Rohini Hattangadi: Alyque Padamsee didn't need Attenborough's diction tutors
I considered Alyque a senior director-actor, who understood his craft well; someone you could look up to
"As he did English theatre and I was into Marathi plays, we knew each other. Theatre folk have this bond, irrespective of the language they perform in. I considered Alyque a senior director-actor, who understood his craft well; someone you could look up to. I also knew him as an ad maverick.
Though we were familiar with each other by name, we got acquainted when we started preparing for Gandhi. The casting was done by Dolly Thakore, who proved to be another connection. What I distinctly recall is his voice. He would only speak in English and it was impeccable. I used to feel intimidated by him. For me, he spoke like the British. I used to be tongue-tied and wonder if I could complete a sentence properly as I came from a Marathi background. At times, I used to marvel at the way he spoke the language.

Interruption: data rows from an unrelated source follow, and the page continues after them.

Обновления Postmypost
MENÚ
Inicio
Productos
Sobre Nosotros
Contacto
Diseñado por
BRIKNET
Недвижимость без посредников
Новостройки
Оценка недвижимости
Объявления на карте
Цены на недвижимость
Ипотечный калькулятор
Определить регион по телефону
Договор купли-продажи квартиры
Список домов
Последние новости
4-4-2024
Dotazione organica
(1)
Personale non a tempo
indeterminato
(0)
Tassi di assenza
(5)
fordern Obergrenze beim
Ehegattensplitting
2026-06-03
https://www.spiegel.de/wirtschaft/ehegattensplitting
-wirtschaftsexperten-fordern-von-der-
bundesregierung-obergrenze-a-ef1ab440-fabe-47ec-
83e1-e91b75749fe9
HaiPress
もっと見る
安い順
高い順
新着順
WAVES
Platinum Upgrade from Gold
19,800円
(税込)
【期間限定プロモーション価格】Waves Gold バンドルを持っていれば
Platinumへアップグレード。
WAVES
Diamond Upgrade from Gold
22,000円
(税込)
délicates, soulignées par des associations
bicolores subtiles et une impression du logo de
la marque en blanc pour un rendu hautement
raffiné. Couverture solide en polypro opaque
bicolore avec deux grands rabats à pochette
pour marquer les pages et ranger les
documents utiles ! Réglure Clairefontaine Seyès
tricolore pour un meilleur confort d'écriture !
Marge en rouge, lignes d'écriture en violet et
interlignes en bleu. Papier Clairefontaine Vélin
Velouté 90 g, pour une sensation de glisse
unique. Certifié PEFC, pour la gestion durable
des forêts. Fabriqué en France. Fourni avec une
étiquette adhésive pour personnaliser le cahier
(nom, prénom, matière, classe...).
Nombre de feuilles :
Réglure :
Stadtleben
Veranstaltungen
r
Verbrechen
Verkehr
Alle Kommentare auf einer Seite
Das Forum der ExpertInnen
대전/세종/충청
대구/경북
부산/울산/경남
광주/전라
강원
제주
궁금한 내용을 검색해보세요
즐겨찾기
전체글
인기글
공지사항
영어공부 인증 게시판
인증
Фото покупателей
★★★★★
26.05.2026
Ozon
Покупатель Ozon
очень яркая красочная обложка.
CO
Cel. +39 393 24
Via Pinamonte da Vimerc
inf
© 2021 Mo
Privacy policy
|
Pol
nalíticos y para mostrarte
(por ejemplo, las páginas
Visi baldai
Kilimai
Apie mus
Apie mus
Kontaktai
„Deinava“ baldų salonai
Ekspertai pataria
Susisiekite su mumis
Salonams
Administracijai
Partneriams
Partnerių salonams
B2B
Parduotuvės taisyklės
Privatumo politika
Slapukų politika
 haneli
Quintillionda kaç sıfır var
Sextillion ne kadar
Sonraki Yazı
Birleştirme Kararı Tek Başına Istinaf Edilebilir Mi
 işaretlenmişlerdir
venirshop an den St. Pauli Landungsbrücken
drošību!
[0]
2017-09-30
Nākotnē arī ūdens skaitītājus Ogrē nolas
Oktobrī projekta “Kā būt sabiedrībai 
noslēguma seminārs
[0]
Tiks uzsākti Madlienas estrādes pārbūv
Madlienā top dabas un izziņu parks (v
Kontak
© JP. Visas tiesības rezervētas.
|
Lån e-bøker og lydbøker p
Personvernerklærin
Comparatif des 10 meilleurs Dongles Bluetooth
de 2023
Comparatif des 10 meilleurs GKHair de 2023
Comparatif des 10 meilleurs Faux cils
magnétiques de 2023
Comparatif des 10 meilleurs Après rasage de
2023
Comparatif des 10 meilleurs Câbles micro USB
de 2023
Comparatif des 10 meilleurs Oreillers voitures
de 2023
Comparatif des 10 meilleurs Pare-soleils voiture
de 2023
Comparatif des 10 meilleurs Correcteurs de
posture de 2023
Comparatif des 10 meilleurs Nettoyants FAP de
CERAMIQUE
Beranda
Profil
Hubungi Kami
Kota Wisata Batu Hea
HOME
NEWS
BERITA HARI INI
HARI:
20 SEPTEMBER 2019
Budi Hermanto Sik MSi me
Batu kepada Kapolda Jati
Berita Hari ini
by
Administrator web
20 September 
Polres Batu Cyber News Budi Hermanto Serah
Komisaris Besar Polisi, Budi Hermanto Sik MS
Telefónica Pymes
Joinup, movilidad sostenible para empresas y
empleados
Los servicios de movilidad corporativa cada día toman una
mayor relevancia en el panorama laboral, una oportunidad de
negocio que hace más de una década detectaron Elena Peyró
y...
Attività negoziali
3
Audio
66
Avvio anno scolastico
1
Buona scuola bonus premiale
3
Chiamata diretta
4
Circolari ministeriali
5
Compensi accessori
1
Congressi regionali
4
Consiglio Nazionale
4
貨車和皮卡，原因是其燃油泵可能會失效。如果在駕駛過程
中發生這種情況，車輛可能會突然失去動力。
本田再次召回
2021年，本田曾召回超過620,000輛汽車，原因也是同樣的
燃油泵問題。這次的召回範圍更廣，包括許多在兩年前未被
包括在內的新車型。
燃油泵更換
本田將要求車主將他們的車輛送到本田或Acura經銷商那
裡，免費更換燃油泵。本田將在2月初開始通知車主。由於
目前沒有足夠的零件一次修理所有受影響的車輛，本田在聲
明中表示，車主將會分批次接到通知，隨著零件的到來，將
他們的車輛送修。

There were tutors on the set as Richard Attenborough was particular about the way we spoke in English in the film. I don't think Alyque needed them. Unfortunately, I did not share screen space with Alyque in the film, as most of my scenes were with Ben Kingsley. I would quietly observe him at work. As he was an actor and a director, he knew exactly what was going on in front of and behind the camera. He was passionate about the stage and not films: that's what I liked about him. When I saw Gandhi, I could visualise no one else as Jinnah but Alyque — he had brought him alive."